#### Aim of the task:
Please transcribe every record below exactly as written.

#### Exercise data:
☆ ☆ ☆ ☆

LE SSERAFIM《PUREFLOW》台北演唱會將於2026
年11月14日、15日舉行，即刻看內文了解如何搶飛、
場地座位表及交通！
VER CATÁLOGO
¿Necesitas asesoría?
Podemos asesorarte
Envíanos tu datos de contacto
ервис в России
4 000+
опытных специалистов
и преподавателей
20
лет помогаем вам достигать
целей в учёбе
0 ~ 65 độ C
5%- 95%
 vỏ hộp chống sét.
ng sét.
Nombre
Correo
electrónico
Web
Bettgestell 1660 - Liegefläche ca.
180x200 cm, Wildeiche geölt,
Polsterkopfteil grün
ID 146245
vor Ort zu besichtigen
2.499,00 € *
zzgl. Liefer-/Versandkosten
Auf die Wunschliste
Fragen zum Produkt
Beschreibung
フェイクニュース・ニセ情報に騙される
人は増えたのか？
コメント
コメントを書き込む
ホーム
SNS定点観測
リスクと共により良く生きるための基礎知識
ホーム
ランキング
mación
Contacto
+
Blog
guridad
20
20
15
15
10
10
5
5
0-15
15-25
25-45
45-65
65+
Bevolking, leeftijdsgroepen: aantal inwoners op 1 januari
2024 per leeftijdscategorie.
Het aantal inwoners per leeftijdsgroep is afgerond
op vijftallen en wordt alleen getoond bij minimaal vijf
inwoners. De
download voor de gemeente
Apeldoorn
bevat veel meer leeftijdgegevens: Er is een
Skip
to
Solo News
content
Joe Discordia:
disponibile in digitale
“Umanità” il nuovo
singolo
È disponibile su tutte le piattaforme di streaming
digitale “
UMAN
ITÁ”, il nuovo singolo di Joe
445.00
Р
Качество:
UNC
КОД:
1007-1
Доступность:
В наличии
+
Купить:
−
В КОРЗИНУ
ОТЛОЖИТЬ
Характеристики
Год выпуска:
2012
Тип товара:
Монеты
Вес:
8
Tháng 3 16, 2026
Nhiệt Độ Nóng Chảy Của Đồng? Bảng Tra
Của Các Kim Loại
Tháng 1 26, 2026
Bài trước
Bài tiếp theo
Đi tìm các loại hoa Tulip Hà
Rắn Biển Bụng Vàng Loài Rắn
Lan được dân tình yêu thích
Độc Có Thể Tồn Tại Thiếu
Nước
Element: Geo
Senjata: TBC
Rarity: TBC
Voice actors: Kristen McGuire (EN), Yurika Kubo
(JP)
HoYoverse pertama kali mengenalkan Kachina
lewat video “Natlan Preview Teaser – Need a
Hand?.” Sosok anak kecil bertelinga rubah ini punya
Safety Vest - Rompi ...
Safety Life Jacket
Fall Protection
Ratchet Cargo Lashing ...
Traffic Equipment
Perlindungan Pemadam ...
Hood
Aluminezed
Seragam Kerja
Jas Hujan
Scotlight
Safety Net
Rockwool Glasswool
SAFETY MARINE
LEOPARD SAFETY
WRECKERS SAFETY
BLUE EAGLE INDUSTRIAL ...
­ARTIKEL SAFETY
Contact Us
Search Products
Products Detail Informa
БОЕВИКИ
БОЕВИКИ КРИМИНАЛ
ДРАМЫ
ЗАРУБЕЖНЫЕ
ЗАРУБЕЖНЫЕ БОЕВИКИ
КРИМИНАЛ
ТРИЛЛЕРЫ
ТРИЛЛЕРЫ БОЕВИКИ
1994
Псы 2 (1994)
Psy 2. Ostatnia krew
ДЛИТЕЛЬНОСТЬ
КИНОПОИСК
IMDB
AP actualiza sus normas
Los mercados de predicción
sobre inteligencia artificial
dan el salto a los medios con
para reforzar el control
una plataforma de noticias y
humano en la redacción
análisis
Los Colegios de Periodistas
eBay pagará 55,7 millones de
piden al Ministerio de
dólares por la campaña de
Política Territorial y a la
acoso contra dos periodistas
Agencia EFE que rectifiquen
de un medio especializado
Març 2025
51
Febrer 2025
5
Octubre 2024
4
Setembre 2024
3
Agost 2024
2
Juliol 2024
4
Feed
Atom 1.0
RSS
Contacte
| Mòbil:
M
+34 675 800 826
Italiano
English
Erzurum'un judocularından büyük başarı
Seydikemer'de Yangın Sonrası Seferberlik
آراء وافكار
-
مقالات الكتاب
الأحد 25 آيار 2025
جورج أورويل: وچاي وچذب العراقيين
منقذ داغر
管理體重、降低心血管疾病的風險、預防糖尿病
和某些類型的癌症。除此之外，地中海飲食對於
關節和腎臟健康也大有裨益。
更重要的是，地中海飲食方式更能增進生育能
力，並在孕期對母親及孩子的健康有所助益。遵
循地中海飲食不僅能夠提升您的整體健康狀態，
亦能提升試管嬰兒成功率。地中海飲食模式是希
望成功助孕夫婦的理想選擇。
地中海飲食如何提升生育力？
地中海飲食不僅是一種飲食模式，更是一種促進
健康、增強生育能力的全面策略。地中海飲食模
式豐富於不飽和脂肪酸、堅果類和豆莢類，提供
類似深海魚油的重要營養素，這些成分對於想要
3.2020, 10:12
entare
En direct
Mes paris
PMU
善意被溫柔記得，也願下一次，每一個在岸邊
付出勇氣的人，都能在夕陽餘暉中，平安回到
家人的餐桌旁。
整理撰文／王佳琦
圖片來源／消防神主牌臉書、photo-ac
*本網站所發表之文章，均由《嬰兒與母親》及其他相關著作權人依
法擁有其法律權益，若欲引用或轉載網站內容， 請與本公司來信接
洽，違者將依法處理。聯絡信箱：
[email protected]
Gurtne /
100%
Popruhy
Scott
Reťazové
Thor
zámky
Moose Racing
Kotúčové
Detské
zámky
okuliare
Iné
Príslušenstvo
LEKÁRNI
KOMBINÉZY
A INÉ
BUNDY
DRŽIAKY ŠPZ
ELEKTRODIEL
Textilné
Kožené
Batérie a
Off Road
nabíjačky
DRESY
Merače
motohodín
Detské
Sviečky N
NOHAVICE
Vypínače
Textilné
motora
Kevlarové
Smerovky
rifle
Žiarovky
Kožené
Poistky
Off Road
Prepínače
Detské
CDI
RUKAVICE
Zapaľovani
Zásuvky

☆ ☆ ☆ ☆

#### Completed task:
LE SSERAFIM《PUREFLOW》台北演唱會將於2026
年11月14日、15日舉行，即刻看內文了解如何搶飛、
場地座位表及交通！
VER CATÁLOGO
¿Necesitas asesoría?
Podemos asesorarte
Envíanos tu datos de contacto
ервис в России
4 000+
опытных специалистов
и преподавателей
20
лет помогаем вам достигать
целей в учёбе
0 ~ 65 độ C
5%- 95%
 vỏ hộp chống sét.
ng sét.
Nombre
Correo
electrónico
Web
Bettgestell 1660 - Liegefläche ca.
180x200 cm, Wildeiche geölt,
Polsterkopfteil grün
ID 146245
vor Ort zu besichtigen
2.499,00 € *
zzgl. Liefer-/Versandkosten
Auf die Wunschliste
Fragen zum Produkt
Beschreibung
フェイクニュース・ニセ情報に騙される
人は増えたのか？
コメント
コメントを書き込む
ホーム
SNS定点観測
リスクと共により良く生きるための基礎知識
ホーム
ランキング
mación
Contacto
+
Blog
guridad
20
20
15
15
10
10
5
5
0-15
15-25
25-45
45-65
65+
Bevolking, leeftijdsgroepen: aantal inwoners op 1 januari
2024 per leeftijdscategorie.
Het aantal inwoners per leeftijdsgroep is afgerond
op vijftallen en wordt alleen getoond bij minimaal vijf
inwoners. De
download voor de gemeente
Apeldoorn
bevat veel meer leeftijdgegevens: Er is een
Skip
to
Solo News
content
Joe Discordia:
disponibile in digitale
“Umanità” il nuovo
singolo
È disponibile su tutte le piattaforme di streaming
digitale “
UMAN
ITÁ”, il nuovo singolo di Joe
445.00
Р
Качество:
UNC
КОД:
1007-1
Доступность:
В наличии
+
Купить:
−
В КОРЗИНУ
ОТЛОЖИТЬ
Характеристики
Год выпуска:
2012
Тип товара:
Монеты
Вес:
8
Tháng 3 16, 2026
Nhiệt Độ Nóng Chảy Của Đồng? Bảng Tra
Của Các Kim Loại
Tháng 1 26, 2026
Bài trước
Bài tiếp theo
Đi tìm các loại hoa Tulip Hà
Rắn Biển Bụng Vàng Loài Rắn
Lan được dân tình yêu thích
Độc Có Thể Tồn Tại Thiếu
Nước
Element: Geo
Senjata: TBC
Rarity: TBC
Voice actors: Kristen McGuire (EN), Yurika Kubo
(JP)
HoYoverse pertama kali mengenalkan Kachina
lewat video “Natlan Preview Teaser – Need a
Hand?.” Sosok anak kecil bertelinga rubah ini punya
Safety Vest - Rompi ...
Safety Life Jacket
Fall Protection
Ratchet Cargo Lashing ...
Traffic Equipment
Perlindungan Pemadam ...
Hood
Aluminezed
Seragam Kerja
Jas Hujan
Scotlight
Safety Net
Rockwool Glasswool
SAFETY MARINE
LEOPARD SAFETY
WRECKERS SAFETY
BLUE EAGLE INDUSTRIAL ...
­ARTIKEL SAFETY
Contact Us
Search Products
Products Detail Informa
БОЕВИКИ
БОЕВИКИ КРИМИНАЛ
ДРАМЫ
ЗАРУБЕЖНЫЕ
ЗАРУБЕЖНЫЕ БОЕВИКИ
КРИМИНАЛ
ТРИЛЛЕРЫ
ТРИЛЛЕРЫ БОЕВИКИ
1994
Псы 2 (1994)
Psy 2. Ostatnia krew
ДЛИТЕЛЬНОСТЬ
КИНОПОИСК
IMDB
AP actualiza sus normas
Los mercados de predicción
sobre inteligencia artificial
dan el salto a los medios con
para reforzar el control
una plataforma de noticias y
humano en la redacción
análisis
Los Colegios de Periodistas
eBay pagará 55,7 millones de
piden al Ministerio de
dólares por la campaña de
Política Territorial y a la
acoso contra dos periodistas
Agencia EFE que rectifiquen
de un medio especializado
Març 2025
51
Febrer 2025
5
Octubre 2024
4
Setembre 2024
3
Agost 2024
2
Juliol 2024
4
Feed
Atom 1.0
RSS
Contacte
| Mòbil:
M
+34 675 800 826
Italiano
English
Erzurum'un judocularından büyük başarı
Seydikemer'de Yangın Sonrası Seferberlik
آراء وافكار
-
مقالات الكتاب
الأحد 25 آيار 2025
جورج أورويل: وچاي وچذب العراقيين
منقذ داغر
管理體重、降低心血管疾病的風險、預防糖尿病
和某些類型的癌症。除此之外，地中海飲食對於
關節和腎臟健康也大有裨益。
更重要的是，地中海飲食方式更能增進生育能
力，並在孕期對母親及孩子的健康有所助益。遵
循地中海飲食不僅能夠提升您的整體健康狀態，
亦能提升試管嬰兒成功率。地中海飲食模式是希
望成功助孕夫婦的理想選擇。
地中海飲食如何提升生育力？
地中海飲食不僅是一種飲食模式，更是一種促進
健康、增強生育能力的全面策略。地中海飲食模
式豐富於不飽和脂肪酸、堅果類和豆莢類，提供
類似深海魚油的重要營養素，這些成分對於想要
3.2020, 10:12
entare
En direct
Mes paris
PMU
善意被溫柔記得，也願下一次，每一個在岸邊
付出勇氣的人，都能在夕陽餘暉中，平安回到
家人的餐桌旁。
整理撰文／王佳琦
圖片來源／消防神主牌臉書、photo-ac
*本網站所發表之文章，均由《嬰兒與母親》及其他相關著作權人依
法擁有其法律權益，若欲引用或轉載網站內容， 請與本公司來信接
洽，違者將依法處理。聯絡信箱：
[email protected]
Gurtne /
100%
Popruhy
Scott
Reťazové
Thor
zámky
Moose Racing
Kotúčové
Detské
zámky
okuliare
Iné
Príslušenstvo
LEKÁRNI
KOMBINÉZY
A INÉ
BUNDY
DRŽIAKY ŠPZ
ELEKTRODIEL
Textilné
Kožené
Batérie a
Off Road
nabíjačky
DRESY
Merače
motohodín
Detské
Sviečky N
NOHAVICE
Vypínače
Textilné
motora
Kevlarové
Smerovky
rifle
Žiarovky
Kožené
Poistky
Off Road
Prepínače
Detské
CDI
RUKAVICE
Zapaľovani
Zásuvky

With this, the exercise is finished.